The response is worth a read in full:

 

We’ve been gratified this week by the outpouring of support from readers after some 280 of our Wall Street Journal colleagues signed (and someone leaked) a letter to our publisher criticising the opinion pages. But the support has often been mixed with concern that perhaps the letter will cause us to change our principles and content. On that point, reassurance is in order.

In the spirit of collegiality, we won’t respond in kind to the letter signers. Their anxieties aren’t our responsibility in any case. The signers report to the News editors or other parts of the business, and the News and Opinion departments operate with separate staffs and editors. Both report to Publisher Almar Latour. This separation allows us to pursue stories and inform readers with independent judgment.
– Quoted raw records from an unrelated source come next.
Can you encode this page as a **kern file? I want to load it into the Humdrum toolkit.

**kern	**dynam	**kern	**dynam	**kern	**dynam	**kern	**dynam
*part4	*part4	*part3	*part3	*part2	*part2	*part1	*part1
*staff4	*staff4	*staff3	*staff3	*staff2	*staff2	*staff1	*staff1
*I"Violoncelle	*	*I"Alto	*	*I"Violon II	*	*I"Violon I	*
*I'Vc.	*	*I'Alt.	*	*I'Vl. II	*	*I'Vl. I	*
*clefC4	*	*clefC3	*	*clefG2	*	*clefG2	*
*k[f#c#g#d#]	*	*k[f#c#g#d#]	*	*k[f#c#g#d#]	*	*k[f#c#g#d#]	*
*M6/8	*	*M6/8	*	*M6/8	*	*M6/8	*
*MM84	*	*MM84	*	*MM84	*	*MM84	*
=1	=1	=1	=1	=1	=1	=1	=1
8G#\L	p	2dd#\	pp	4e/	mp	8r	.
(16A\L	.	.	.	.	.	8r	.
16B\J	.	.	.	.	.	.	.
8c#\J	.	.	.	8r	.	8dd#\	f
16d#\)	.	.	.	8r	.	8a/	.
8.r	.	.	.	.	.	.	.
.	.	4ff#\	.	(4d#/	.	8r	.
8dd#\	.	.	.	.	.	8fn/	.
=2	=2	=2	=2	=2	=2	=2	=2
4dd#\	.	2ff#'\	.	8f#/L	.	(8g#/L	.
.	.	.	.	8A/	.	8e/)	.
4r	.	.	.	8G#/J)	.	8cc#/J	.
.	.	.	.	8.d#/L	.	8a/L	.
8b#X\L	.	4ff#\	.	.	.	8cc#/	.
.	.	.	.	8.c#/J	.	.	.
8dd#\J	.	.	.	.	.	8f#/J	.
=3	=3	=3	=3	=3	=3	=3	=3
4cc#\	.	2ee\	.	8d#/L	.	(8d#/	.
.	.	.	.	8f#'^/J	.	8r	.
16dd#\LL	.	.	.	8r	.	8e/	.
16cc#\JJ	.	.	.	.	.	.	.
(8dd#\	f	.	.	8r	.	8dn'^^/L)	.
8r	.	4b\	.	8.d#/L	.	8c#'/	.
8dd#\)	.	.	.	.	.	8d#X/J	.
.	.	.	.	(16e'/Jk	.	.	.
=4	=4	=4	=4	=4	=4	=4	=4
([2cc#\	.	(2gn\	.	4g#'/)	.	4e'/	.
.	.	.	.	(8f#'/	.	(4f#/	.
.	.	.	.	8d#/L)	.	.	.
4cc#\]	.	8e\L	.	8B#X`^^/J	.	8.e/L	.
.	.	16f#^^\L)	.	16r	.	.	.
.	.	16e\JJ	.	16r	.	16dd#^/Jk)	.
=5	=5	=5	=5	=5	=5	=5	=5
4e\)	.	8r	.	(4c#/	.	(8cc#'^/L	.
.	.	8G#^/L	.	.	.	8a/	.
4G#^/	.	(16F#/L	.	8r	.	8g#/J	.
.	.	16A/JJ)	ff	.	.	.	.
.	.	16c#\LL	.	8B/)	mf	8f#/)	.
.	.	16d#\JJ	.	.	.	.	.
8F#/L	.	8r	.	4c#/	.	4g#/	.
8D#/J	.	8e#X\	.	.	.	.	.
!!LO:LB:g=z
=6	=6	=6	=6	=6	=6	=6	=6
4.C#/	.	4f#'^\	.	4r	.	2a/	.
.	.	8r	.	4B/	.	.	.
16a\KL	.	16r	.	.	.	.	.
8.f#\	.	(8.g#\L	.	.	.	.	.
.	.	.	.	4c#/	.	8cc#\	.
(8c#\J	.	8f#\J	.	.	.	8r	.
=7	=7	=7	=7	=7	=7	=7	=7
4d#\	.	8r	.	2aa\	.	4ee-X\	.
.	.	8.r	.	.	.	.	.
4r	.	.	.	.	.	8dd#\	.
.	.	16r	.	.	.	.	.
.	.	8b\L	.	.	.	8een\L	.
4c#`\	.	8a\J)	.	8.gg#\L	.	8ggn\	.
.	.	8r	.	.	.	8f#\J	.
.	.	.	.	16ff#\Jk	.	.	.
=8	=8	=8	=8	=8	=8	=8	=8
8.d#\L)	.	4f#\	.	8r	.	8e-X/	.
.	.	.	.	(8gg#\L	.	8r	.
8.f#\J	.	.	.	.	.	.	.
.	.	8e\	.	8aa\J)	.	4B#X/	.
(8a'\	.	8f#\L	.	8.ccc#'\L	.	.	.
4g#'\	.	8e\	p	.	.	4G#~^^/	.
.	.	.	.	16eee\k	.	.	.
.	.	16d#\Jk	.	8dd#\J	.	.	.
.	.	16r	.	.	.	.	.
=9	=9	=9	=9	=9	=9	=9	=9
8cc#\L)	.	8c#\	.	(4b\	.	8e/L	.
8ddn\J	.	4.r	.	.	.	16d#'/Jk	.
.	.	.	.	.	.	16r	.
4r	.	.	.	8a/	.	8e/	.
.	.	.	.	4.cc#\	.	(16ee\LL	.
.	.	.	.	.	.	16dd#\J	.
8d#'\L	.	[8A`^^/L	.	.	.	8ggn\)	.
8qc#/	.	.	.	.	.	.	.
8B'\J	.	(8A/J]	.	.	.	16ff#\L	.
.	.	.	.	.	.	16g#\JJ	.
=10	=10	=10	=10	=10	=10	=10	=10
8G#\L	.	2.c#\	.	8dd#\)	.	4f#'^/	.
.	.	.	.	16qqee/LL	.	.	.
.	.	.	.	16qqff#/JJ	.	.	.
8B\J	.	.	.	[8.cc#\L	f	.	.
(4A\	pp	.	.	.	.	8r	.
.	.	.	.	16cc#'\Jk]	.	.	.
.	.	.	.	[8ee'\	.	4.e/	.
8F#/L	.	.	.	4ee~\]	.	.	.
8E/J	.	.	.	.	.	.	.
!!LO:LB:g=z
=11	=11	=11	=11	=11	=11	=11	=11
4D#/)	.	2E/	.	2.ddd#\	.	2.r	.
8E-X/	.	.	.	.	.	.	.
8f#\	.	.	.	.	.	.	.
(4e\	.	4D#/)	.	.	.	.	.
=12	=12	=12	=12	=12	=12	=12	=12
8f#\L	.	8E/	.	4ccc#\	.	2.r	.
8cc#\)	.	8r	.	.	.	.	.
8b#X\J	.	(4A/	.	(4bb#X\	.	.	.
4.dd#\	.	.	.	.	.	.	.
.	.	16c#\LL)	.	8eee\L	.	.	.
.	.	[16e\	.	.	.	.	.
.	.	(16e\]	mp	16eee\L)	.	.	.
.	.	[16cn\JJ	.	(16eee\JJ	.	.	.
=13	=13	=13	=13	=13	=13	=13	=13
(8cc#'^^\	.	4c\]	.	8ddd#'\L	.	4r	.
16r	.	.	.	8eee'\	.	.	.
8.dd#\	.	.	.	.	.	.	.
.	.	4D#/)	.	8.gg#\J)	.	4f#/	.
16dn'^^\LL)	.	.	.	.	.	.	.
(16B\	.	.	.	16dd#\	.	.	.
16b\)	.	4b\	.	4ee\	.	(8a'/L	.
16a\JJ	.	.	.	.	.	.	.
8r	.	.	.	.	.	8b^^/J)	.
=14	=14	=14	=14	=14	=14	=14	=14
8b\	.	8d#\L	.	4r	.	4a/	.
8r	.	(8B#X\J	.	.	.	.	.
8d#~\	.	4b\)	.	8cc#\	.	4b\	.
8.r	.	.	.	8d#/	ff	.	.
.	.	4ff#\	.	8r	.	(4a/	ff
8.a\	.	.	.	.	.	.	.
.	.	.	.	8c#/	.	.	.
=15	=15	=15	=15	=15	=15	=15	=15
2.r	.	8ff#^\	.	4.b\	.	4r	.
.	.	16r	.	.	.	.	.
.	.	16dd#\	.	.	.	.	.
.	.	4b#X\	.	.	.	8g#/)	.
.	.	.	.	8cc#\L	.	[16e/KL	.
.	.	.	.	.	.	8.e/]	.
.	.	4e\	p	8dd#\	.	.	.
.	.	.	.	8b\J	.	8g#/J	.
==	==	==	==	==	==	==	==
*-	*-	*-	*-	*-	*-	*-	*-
It was probably inevitable that the wave of progressive cancel culture would arrive at the Journal, as it has at nearly every other cultural, business, academic and journalistic institution. But we are not the New York Times. Most Journal reporters attempt to cover the news fairly and down the middle, and our opinion pages offer an alternative to the uniform progressive views that dominate nearly all of today’s media.

As long as our proprietors allow us the privilege to do so, the opinion pages will continue to publish contributors who speak their minds within the tradition of vigorous, reasoned discourse. And these columns will continue to promote the principles of free people and free markets, which are more important than ever in what is a culture of growing progressive conformity and intolerance.